● DATASET EXCERPTS
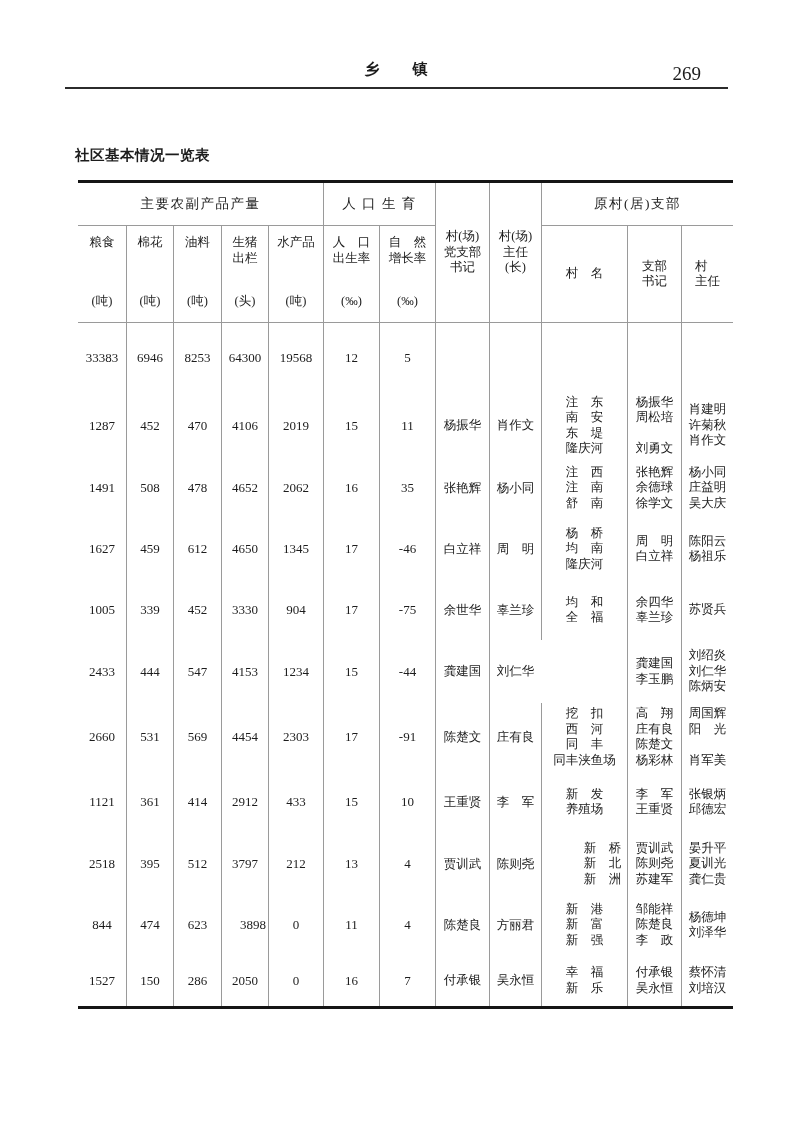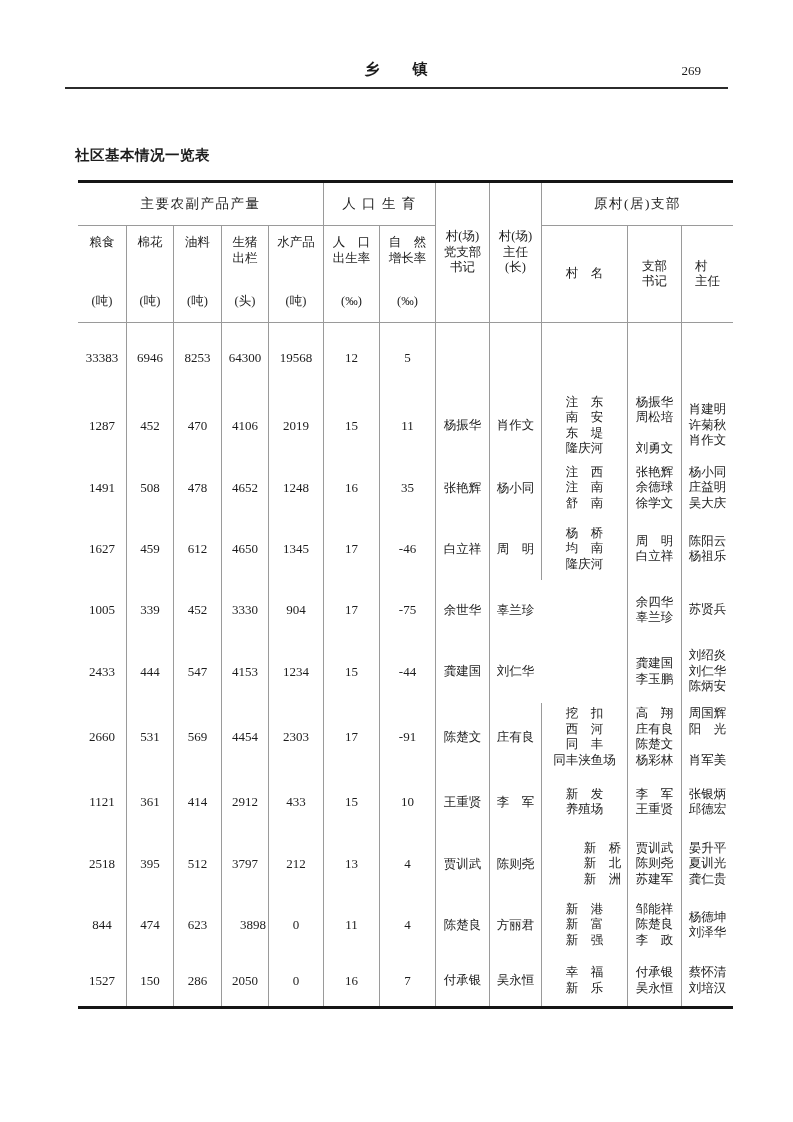--- a/index.html
+++ b/index.html
@@ -12,7 +12,7 @@
     position:absolute; top:60px; left:0; width:100%;
     text-align:center; font-size:15px; font-weight:bold; letter-spacing:1px;
   }
-  .pg-num { position:absolute; top:63px; right:92px; font-size:13px; }
+  .pg-num { position:absolute; top:63px; right:92px; font-size:19px; }
   .rule { position:absolute; top:87px; left:65px; width:663px; border-top:2px solid #2b2b2b; }
   .tbl-title {
     position:absolute; top:146px; left:75px; font-size:14.5px; font-weight:bold;

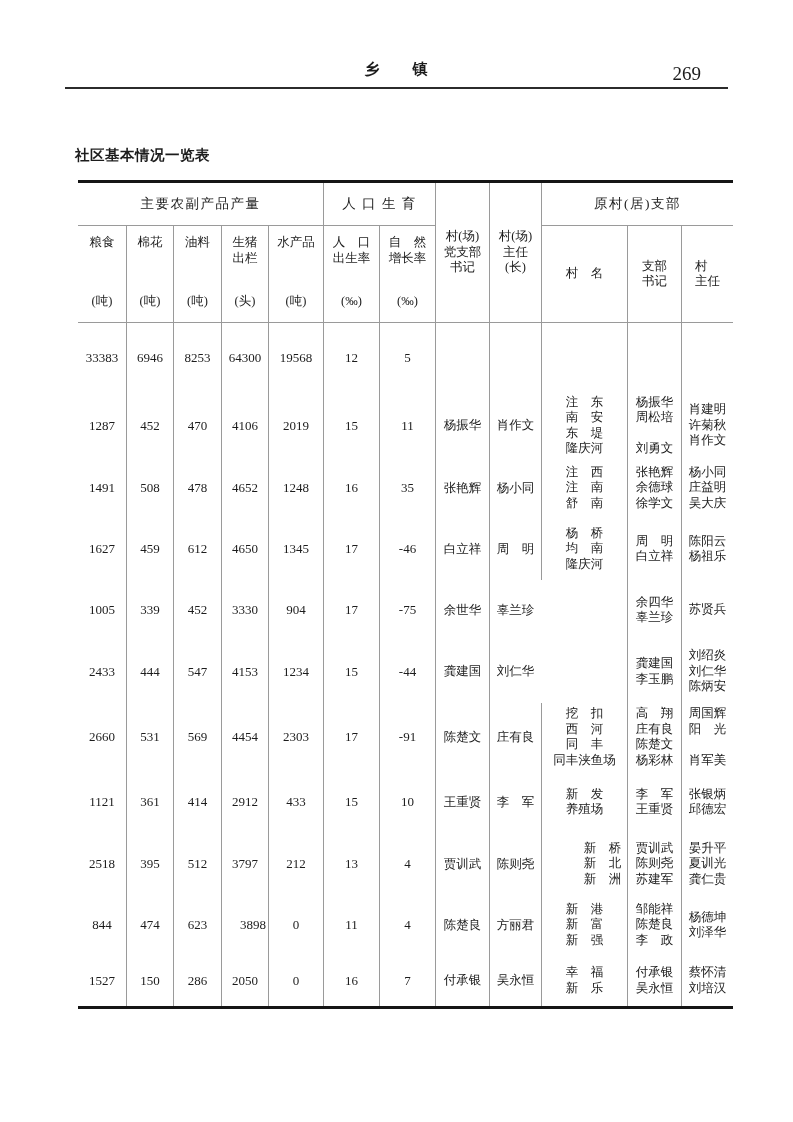--- a/index.html
+++ b/index.html
@@ -151,7 +151,7 @@
       <div class="cell bl num" style="grid-area: 5 / 2;">508</div>
       <div class="cell bl num" style="grid-area: 5 / 3;">478</div>
       <div class="cell bl num" style="grid-area: 5 / 4;">4652</div>
-      <div class="cell bl num" style="grid-area: 5 / 5;">1248</div>
+      <div class="cell bl num" style="grid-area: 5 / 5;">2062</div>
       <div class="cell bl num" style="grid-area: 5 / 6;">16</div>
       <div class="cell bl num" style="grid-area: 5 / 7;">35</div>
       <div class="cell bl nm" style="grid-area: 5 / 8;">张艳辉</div>

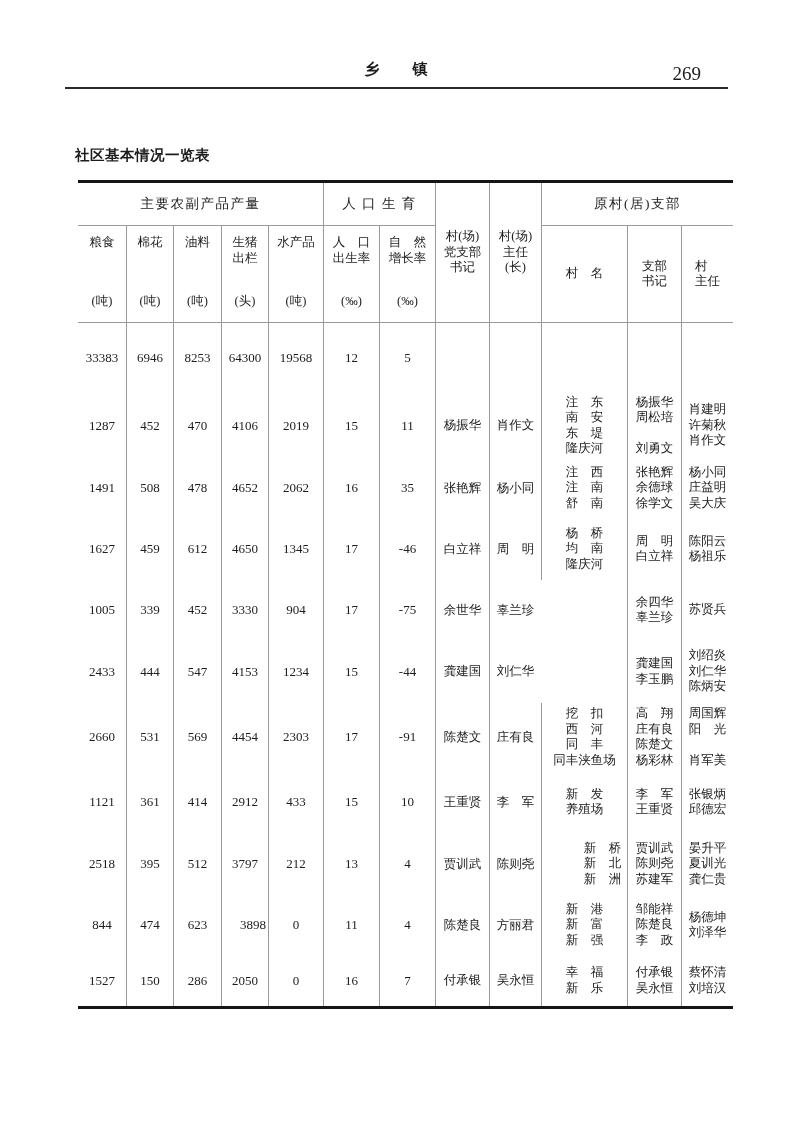--- a/index.html
+++ b/index.html
@@ -180,6 +180,7 @@
       <div class="cell bl num" style="grid-area: 7 / 7;">-75</div>
       <div class="cell bl nm" style="grid-area: 7 / 8;">余世华</div>
       <div class="cell bl nm" style="grid-area: 7 / 9;">辜兰珍</div>
+      <div class="cell bl nm" style="grid-area: 7 / 10;"><div class="line nm">均　和</div><div class="line nm">全　福</div></div>
       <div class="cell bl nm" style="grid-area: 7 / 11;"><div class="line nm">余四华</div><div class="line nm">辜兰珍</div></div>
       <div class="cell bl nm" style="grid-area: 7 / 12;"><div class="line nm">苏贤兵</div></div>
       <div class="cell num" style="grid-area: 8 / 1;">2433</div>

● PROBLEM STATEMENT
Please return each line of the data above in which the word "left" occurs.

● PROBLEM SOLUTION
     position:absolute; top:60px; left:0; width:100%;
   .rule { position:absolute; top:87px; left:65px; width:663px; border-top:2px solid #2b2b2b; }
     position:absolute; top:146px; left:75px; font-size:14.5px; font-weight:bold;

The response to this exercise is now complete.